How do you get rid of strong foreign accent?

Hahaha. Freaking hilarious video! :wink:

1.Learn the IPA (International Phonetic Alphabet) :

2.View the phonetic and phonology of your language and the target language , if I’m learning English , I see these articles :
1.Phonology of English : English phonology - Wikipedia
2.Phonology of French : French phonology - Wikipedia

3.Listen the natives speakers in the videos , music etc…

guido62, you should be a really sophisticated language learner to make such discouraging statements in such a confident manner.
But after all, this is just not right. Trying to produce new sounds you will succeed at developing your muscles used for it and vice verse.

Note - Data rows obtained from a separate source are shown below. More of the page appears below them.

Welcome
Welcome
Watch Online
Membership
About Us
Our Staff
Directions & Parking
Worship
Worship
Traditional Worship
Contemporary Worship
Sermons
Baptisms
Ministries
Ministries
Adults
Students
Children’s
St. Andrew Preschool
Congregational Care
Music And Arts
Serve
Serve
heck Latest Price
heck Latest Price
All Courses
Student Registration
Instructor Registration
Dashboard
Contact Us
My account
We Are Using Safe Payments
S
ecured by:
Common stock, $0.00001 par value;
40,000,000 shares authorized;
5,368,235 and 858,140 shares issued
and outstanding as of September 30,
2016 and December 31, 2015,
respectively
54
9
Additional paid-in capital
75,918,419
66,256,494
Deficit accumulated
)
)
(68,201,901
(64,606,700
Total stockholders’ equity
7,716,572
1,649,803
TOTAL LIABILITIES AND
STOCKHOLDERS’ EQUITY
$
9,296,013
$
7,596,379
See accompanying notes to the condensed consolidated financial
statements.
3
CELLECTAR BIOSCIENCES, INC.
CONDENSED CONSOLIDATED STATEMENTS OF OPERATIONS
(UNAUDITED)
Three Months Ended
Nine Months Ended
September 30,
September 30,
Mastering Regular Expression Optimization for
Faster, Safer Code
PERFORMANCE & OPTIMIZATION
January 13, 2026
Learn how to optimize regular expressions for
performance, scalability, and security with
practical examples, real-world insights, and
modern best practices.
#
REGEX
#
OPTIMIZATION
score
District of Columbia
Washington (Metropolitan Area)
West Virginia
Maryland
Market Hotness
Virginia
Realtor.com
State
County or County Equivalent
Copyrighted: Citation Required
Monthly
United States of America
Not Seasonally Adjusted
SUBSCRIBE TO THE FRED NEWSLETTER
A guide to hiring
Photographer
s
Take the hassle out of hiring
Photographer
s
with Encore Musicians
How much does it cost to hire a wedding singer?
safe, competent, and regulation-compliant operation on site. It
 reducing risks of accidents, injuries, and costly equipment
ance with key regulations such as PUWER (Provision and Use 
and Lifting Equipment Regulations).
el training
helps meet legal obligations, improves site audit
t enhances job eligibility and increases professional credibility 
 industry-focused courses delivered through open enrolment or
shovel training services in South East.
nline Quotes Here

For anyone interested in this, make sure to check Professor Arguelles’ videos on youtube about this very topic. There are 4 parts.

Can you share the link right here if you don’t mind?

Even though it’s extremely easy to find:

That’s the first of 4 parts.

Yup, I found it myself but it would be nice to have all resources at one place so that everyone could access to them easily. Humans are lazy creatures by nature.

I have just heard part4. In a 33 minutes monolgue, there was no concrete solution given in order to get rid of a thick accent. In the end, it all comes down to having a natural talent for imitating a particular accent and that’s the feasible solution he had come up with after his long waffling. Talk is cheap. He has no clue how stressul it is to have a thick accent in real life , your job, life, day to day tasks everything depends on smooth communication. In my case, I am not aiming for a total native like accent but I’m aiming for something in the middle where I am not told to repeat myself after every third sentence.

The only way I think that is possible is to live in your target country and communicate with natives on a daily basis. Just changing your perception about things is not a quick fix to everything. What’s the point of having a huge vocabulary if no one can understand you.

I’ll listen to other parts of his lecture tomorrow.

I don’t think you paid attention to his lectures properly. Watch from part 1 to understand what he has to say. Of all people, I think he understand almost every single problem of language learning.

I’m not saying this is the case with you, asad100101 (I haven’t heard your accent in English - and even if I had, I’m not a native speaker and should probably not judge anybody), but if somebody speaks a target language and the natives seem to have difficulties understanding, a few questions arise:
Exactly what about the pronunciation do the natives have difficulties with?
Does the person have problems with individual phonemes?
Is it the sentence intonation?
Has the person spent any time at all listening to the target language?

By all means, watch the lectures from part 1.